Wahou ! Par où commencer ? Le bon ou le moins bon ? Le réussi ou le raté ? Car à mon sens, les deux sont presque indissociables ici, se « nourrissant » presque l'un de l'autre. Et je l'écris clairement : j'avais envie de voir « DogMan », aussi bien pour le sujet que le retour de Luc Besson quatre ans après le moyen « Anna » (mais loin d'être aussi désastreux qu'on a pu l'écrire à sa sortie).
La première heure est bonne, voire très bonne par moments. Ambiance, construction narrative, personnage central (très) fort : j'avoue que j'étais vraiment sous le charme de ces premières minutes prenantes, intrigantes, donnant vraiment envie de savoir comment notre héros en était arrivé là. Même dans l'écriture, notamment les échanges entre Doug et « sa » psychiatre, cela tient vraiment la route, parfois un peu trop surlignée, explicite, mais ça passe.

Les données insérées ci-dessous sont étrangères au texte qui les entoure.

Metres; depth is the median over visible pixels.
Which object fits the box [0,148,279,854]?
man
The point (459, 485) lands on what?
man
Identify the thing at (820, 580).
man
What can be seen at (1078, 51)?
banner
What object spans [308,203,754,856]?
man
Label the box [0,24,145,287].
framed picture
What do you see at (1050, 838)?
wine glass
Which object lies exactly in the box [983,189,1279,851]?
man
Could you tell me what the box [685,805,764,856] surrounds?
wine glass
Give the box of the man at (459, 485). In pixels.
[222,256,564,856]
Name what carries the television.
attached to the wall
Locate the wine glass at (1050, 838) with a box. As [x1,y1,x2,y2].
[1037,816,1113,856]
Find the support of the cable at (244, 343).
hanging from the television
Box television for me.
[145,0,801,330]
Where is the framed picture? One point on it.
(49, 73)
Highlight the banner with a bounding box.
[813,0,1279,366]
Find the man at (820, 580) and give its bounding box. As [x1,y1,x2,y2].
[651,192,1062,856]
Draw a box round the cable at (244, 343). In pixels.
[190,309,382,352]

Seulement, Besson a lui aussi pensé qu'il était obligé de tenir presque 120 minutes pour être dans les standards actuels de production, et finit par s'enliser sur le long terme. Sous-intrigues dispensables
(celle de l'assureur en tête),
manque de simplicité, impression de vouloir traiter trop de sujets à la fois, si bien qu'on passe un peu à côté de certains points (le relationnel de Doug avec ses chiens, le lieu où il vit, comment il « survit »...), les invraisemblances finissant par se multiplier
(l'affrontement final avec les gangsters, où ces derniers ont à peu près 122 occasions de tuer les chiens mais n'y parviennent jamais)
de façon gênante, y compris dans le rapport au travestissement qu'a le héros (et qui aurait pu être très intéressant).

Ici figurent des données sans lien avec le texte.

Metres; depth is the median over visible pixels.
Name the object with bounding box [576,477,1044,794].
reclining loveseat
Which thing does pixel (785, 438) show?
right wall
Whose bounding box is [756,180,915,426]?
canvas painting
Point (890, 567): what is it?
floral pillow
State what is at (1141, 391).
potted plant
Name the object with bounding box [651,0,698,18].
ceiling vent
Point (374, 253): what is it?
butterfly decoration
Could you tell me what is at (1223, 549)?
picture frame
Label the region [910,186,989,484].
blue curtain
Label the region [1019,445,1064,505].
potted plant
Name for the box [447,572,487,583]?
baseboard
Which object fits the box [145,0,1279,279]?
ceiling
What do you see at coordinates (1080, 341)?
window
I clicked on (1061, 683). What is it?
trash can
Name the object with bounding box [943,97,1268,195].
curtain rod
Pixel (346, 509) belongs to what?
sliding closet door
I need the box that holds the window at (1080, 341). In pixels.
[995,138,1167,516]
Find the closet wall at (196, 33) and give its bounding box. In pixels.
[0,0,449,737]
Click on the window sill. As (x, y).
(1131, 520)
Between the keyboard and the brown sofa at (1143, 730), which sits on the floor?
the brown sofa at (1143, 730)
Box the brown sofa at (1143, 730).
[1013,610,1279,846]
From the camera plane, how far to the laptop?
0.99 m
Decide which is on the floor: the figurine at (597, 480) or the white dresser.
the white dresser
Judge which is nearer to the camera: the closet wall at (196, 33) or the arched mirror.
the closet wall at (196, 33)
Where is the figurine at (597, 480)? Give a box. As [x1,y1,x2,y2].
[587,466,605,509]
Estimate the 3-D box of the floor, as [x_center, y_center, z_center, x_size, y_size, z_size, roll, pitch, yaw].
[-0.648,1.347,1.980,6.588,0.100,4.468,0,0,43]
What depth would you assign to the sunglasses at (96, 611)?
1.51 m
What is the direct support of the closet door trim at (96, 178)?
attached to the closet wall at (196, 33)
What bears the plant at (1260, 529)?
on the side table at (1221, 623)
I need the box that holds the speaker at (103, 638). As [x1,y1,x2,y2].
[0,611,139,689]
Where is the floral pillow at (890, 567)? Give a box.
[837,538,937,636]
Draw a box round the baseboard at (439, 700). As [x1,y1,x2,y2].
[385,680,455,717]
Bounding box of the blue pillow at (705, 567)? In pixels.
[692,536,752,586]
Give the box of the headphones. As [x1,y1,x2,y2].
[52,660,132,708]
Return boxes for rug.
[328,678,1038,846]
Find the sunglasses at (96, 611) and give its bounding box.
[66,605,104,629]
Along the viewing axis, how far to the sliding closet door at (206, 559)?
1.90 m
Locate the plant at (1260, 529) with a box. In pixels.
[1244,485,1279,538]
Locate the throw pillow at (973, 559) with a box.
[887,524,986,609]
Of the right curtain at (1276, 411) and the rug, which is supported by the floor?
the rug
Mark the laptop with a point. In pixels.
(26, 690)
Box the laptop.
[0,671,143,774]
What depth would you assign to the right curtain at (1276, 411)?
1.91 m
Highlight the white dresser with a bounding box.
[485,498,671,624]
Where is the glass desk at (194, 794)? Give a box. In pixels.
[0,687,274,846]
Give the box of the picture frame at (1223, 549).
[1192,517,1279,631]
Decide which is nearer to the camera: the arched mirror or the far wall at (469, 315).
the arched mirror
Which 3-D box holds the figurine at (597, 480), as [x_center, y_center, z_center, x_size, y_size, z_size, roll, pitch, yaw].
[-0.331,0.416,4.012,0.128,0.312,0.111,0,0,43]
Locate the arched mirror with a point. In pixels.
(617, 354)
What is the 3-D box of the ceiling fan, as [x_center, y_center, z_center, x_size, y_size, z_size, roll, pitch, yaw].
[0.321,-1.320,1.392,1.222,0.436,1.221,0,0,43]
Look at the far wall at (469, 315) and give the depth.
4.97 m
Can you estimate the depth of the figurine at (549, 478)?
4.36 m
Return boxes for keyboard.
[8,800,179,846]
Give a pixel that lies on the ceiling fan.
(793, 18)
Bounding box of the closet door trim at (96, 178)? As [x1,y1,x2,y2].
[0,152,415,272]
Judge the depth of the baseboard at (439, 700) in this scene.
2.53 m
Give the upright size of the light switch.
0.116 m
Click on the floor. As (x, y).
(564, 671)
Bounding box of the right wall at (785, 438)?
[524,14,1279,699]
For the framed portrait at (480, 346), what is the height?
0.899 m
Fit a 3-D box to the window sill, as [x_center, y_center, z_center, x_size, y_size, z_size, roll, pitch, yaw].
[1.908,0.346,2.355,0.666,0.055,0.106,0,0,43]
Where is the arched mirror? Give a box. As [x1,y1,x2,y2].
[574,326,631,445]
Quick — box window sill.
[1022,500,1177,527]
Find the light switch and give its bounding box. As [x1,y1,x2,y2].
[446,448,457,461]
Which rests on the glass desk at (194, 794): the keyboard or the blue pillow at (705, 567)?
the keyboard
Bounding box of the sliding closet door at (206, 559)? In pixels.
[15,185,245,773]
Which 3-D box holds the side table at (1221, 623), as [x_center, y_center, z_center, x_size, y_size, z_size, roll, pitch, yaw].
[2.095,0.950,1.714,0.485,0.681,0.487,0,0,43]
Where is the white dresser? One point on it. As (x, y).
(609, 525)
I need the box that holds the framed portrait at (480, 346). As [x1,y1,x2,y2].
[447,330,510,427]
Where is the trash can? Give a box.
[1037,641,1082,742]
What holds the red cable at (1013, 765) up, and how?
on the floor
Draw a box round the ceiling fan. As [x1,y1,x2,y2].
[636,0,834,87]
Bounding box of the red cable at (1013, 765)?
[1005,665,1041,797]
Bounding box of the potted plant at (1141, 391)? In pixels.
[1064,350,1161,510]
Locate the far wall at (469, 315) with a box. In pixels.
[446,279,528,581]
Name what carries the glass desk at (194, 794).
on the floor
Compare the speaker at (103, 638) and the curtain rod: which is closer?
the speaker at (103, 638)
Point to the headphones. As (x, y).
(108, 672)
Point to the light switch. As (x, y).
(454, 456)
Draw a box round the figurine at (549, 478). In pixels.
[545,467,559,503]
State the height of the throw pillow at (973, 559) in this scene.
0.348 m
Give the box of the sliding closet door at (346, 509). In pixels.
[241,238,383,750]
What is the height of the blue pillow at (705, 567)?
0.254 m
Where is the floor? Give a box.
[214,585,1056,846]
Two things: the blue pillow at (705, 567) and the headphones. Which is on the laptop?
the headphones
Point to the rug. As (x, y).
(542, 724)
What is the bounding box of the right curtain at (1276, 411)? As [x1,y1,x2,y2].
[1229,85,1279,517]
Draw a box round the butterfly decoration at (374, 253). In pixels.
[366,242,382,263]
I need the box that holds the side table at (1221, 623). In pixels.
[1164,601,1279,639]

Étonnantes, également, les nombreuses références à la religion et à Dieu en général, sans qu'on sache vraiment ce qu'elles peuvent signifier dans la tête de son auteur. Maintenant, je trouve ça quand même bien foutu, parfois prenant, jamais lisse. Surtout, Besson a le grand mérite de ne pas laisser indifférent et de nous offrir quelques scènes particulièrement marquantes (le tir à bout portant du père), cette étonnante immersion dans le milieu du
« drag show », sans condescendance aucune (au contraire!) offrant probablement au film ses meilleurs moments, surtout lorsqu'ils sont au rythme d’Édith Piaf, Marlene Dietrich ou Marilyn Monroe.

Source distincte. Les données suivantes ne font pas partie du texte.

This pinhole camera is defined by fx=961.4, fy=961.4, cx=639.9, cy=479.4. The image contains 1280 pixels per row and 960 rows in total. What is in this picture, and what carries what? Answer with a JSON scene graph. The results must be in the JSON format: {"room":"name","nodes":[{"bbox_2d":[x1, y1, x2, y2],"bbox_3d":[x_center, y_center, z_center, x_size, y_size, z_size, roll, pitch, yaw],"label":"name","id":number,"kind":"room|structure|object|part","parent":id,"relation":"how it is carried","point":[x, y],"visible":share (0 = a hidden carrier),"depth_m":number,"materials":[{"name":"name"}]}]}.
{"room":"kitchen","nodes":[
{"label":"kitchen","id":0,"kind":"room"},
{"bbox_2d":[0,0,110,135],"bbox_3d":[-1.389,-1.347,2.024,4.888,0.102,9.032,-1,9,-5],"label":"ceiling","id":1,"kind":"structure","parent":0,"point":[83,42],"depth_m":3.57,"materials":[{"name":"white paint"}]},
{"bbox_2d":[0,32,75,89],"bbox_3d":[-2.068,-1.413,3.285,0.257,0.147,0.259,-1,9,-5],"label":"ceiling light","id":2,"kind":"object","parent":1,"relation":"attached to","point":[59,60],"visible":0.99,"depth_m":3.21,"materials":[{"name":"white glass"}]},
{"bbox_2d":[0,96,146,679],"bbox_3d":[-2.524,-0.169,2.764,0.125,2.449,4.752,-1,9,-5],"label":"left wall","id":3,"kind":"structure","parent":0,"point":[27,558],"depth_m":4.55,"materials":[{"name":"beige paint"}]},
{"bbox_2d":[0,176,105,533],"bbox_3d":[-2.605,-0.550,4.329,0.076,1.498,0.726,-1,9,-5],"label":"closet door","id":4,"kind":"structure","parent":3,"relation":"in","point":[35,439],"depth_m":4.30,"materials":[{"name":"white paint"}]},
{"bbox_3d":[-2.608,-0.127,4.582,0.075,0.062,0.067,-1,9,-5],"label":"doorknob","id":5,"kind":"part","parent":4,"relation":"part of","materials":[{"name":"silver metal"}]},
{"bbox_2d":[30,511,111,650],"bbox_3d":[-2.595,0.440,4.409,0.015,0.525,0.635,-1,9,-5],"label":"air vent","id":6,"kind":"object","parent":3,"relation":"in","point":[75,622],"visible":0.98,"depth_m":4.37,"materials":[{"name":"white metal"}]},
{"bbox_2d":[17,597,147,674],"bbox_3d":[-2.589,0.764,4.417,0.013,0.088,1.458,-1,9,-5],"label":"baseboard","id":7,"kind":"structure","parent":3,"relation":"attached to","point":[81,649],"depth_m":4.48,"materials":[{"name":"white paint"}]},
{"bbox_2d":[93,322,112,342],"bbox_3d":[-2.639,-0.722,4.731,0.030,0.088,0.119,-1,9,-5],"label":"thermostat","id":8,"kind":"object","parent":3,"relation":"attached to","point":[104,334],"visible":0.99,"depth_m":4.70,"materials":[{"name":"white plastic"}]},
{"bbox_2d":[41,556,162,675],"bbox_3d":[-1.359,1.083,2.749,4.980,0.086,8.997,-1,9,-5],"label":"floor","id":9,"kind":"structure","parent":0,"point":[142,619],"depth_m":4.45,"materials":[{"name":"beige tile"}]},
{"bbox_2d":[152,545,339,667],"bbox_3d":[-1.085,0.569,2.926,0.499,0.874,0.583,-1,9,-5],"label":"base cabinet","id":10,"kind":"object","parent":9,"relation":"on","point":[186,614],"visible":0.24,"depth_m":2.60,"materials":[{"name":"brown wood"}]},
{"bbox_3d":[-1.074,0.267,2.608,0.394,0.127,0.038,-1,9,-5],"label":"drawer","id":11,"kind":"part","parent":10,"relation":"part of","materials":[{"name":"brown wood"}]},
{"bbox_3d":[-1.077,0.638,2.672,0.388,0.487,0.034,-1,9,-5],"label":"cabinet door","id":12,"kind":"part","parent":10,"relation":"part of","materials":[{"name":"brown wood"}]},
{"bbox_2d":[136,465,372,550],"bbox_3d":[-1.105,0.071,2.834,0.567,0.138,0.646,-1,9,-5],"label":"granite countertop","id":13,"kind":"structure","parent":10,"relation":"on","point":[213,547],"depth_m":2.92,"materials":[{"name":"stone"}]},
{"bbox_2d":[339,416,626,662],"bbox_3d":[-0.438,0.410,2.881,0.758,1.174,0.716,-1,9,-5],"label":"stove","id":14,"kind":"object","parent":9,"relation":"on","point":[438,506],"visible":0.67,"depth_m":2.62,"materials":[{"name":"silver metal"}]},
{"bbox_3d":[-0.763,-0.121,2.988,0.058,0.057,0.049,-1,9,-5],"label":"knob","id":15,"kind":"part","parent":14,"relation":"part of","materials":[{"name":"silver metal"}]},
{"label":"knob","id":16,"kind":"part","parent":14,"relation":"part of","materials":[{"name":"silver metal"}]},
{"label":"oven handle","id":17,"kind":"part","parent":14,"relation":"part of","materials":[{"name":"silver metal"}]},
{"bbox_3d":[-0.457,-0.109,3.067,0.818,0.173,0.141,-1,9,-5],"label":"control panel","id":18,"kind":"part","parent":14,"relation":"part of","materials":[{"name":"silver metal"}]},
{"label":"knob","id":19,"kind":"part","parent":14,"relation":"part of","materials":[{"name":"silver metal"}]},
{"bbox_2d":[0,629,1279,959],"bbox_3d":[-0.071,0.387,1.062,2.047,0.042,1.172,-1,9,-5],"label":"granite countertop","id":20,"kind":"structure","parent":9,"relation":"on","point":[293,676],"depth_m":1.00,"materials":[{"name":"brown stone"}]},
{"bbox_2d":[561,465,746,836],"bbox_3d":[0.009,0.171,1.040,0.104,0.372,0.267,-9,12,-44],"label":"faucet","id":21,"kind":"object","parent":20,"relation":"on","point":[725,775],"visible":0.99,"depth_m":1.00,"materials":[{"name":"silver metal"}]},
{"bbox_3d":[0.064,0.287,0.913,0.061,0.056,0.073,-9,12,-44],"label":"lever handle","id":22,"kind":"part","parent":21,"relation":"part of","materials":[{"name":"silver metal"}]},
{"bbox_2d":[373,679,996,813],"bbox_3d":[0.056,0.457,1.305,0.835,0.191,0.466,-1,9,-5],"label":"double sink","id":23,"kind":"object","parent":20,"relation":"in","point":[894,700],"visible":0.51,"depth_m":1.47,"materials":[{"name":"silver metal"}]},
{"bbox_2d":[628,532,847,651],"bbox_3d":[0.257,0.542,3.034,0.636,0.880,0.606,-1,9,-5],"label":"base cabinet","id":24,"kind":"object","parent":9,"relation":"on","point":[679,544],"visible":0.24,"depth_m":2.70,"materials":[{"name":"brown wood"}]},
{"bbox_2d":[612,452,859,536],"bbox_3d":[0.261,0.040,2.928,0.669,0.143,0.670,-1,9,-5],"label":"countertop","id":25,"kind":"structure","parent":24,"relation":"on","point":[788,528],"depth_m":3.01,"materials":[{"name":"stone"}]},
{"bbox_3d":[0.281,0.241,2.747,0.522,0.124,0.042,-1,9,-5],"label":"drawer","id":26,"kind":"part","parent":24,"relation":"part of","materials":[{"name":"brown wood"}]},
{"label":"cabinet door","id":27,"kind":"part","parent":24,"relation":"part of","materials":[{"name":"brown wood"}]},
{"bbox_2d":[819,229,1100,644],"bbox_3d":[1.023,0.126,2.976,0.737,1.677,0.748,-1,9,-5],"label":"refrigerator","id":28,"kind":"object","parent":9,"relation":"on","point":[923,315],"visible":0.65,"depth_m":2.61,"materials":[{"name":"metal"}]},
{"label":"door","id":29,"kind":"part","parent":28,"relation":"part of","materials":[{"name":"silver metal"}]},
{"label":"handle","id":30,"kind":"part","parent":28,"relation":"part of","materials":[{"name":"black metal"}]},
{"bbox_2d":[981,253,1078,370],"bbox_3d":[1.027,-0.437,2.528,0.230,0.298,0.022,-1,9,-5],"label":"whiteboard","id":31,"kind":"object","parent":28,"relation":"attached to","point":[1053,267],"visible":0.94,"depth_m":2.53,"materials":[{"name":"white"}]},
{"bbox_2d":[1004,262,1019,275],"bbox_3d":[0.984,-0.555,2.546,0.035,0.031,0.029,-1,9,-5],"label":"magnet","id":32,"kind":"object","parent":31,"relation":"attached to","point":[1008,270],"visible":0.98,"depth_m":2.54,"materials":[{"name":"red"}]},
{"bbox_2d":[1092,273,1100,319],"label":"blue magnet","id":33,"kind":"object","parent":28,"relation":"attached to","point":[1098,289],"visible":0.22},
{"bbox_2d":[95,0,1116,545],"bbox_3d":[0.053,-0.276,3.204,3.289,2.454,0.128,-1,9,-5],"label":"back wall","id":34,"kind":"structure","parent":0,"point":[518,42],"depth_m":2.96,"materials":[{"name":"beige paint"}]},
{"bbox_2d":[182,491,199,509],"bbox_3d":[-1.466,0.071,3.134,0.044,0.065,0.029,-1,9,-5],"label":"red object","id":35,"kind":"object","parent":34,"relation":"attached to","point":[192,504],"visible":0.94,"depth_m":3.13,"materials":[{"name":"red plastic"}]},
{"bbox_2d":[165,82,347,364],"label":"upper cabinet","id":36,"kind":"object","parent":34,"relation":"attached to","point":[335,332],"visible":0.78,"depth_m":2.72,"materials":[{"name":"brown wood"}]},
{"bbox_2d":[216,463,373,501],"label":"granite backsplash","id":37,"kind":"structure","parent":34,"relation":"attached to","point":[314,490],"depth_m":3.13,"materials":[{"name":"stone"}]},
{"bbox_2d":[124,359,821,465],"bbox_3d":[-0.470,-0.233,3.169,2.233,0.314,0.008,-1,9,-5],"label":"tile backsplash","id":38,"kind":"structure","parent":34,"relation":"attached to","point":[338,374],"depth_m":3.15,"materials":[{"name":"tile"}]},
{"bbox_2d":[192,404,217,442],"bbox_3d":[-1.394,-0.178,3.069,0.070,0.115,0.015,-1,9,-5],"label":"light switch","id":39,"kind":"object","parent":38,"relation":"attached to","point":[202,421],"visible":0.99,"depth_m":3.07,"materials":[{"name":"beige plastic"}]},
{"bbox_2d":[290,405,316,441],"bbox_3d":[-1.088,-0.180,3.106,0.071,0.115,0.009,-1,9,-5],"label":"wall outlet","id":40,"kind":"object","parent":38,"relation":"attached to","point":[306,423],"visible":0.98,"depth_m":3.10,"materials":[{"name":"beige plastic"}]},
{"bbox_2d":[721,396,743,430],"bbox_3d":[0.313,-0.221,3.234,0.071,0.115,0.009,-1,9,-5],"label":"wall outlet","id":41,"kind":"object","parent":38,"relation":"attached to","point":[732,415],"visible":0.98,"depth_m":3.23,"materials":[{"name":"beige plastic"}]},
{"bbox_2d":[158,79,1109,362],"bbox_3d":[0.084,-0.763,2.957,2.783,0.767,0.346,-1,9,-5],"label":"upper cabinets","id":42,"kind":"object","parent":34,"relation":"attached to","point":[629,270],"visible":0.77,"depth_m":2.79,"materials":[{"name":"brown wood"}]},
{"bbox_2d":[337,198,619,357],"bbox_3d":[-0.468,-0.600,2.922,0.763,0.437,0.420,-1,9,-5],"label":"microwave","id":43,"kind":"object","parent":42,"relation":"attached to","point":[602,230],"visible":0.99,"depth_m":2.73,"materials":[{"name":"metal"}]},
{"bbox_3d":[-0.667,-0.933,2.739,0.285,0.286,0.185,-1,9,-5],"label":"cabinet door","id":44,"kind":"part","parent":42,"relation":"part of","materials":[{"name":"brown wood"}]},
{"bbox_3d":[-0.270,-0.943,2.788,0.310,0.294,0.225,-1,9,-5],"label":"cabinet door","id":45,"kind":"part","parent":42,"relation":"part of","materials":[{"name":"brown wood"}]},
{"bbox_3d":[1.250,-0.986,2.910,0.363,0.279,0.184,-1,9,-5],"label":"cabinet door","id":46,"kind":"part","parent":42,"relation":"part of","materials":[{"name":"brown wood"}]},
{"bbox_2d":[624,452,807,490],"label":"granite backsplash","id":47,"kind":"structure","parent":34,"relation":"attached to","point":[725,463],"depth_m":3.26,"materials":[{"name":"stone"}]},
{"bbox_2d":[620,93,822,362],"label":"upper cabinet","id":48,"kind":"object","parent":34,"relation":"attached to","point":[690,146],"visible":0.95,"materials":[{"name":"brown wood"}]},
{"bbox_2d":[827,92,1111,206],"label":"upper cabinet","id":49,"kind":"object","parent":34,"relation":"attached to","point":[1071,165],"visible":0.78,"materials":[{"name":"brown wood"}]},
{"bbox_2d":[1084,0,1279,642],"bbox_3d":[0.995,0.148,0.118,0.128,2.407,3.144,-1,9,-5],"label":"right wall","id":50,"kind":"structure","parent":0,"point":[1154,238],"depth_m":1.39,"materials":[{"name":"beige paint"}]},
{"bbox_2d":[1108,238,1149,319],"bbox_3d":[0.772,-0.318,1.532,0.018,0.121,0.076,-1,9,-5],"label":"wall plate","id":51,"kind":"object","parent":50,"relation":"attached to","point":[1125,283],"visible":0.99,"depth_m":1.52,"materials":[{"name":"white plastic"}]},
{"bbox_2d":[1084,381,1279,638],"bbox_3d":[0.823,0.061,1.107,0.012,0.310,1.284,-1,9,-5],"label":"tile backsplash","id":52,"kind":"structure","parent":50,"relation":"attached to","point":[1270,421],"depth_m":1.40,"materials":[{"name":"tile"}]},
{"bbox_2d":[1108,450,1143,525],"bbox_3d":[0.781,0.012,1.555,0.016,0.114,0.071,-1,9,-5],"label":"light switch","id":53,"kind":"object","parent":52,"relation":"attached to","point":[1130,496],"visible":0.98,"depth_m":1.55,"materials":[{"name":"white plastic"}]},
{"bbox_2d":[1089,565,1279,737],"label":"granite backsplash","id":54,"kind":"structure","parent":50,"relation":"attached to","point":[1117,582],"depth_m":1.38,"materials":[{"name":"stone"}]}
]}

Et qu'importe si les messages distillés sont rarement d'une grande subtilité : l'auteur de « Léon » parle souvent de lui à travers ce marginal, et alors ? Est-ce si grave que cela ? Enfin, difficile de conclure cette critique sans évoquer l'impressionnante prestation de Caleb Landry Jones, au point qu'on voit difficilement qui d'autre aurait pu l'interpréter : il habite son rôle de bout en bout, jamais ridicule, rendant réellement touchant ce personnage pour le moins ambigu.
À boire et à manger donc dans cette production résolument inégale, où l'ami Luc aborde un sujet auquel il est manifestement sensible (moi aussi), renouant avec ses débuts : maladroit, mais plutôt efficace.